**Extracted information:**
*** Block opens ***
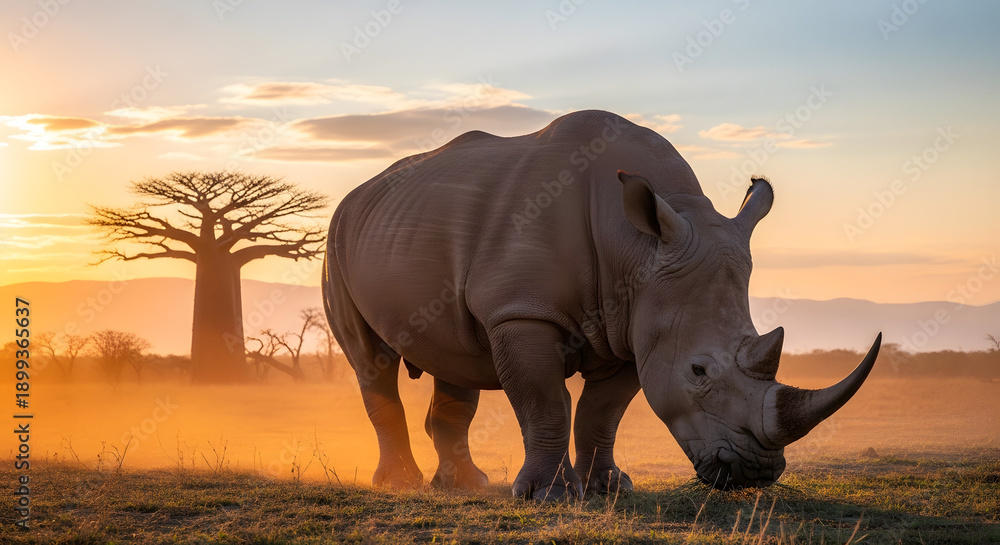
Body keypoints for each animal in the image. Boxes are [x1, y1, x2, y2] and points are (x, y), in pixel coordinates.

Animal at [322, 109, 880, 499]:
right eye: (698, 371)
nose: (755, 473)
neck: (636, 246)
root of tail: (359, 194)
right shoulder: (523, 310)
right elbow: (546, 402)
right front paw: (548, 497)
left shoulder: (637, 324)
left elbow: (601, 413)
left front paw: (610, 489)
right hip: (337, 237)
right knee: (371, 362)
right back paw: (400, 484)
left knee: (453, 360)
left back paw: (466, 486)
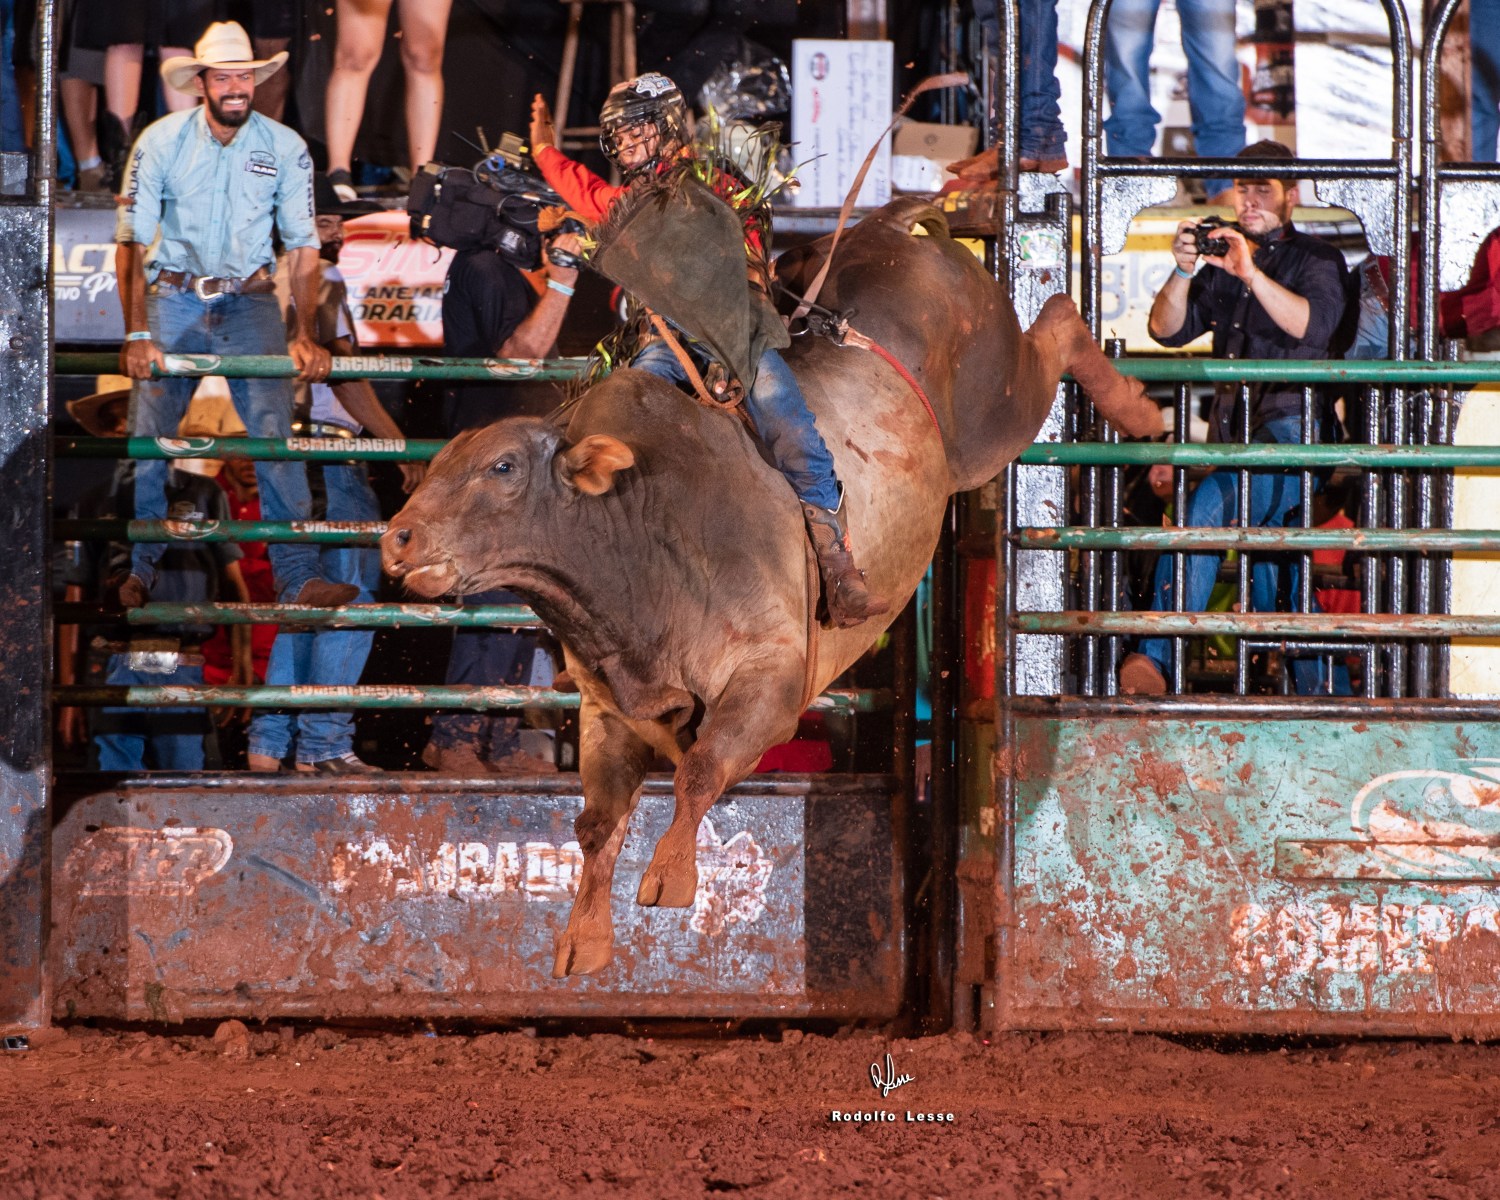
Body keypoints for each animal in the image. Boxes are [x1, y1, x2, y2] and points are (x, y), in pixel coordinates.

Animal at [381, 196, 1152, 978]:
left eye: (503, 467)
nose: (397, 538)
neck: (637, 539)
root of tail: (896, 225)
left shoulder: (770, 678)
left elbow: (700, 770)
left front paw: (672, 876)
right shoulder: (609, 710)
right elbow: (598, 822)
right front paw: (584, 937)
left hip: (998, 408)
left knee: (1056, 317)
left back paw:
*** Block closes ***
**Exercise description:** Start copying at the line that contains "left eye: (503, 467)" and stop after the last line of the records, keeping every line exactly.

**Task result:**
left eye: (503, 467)
nose: (397, 538)
neck: (637, 539)
root of tail: (896, 225)
left shoulder: (770, 678)
left elbow: (700, 770)
left front paw: (672, 876)
right shoulder: (609, 710)
right elbow: (598, 822)
right front paw: (584, 937)
left hip: (998, 408)
left knee: (1056, 317)
left back paw:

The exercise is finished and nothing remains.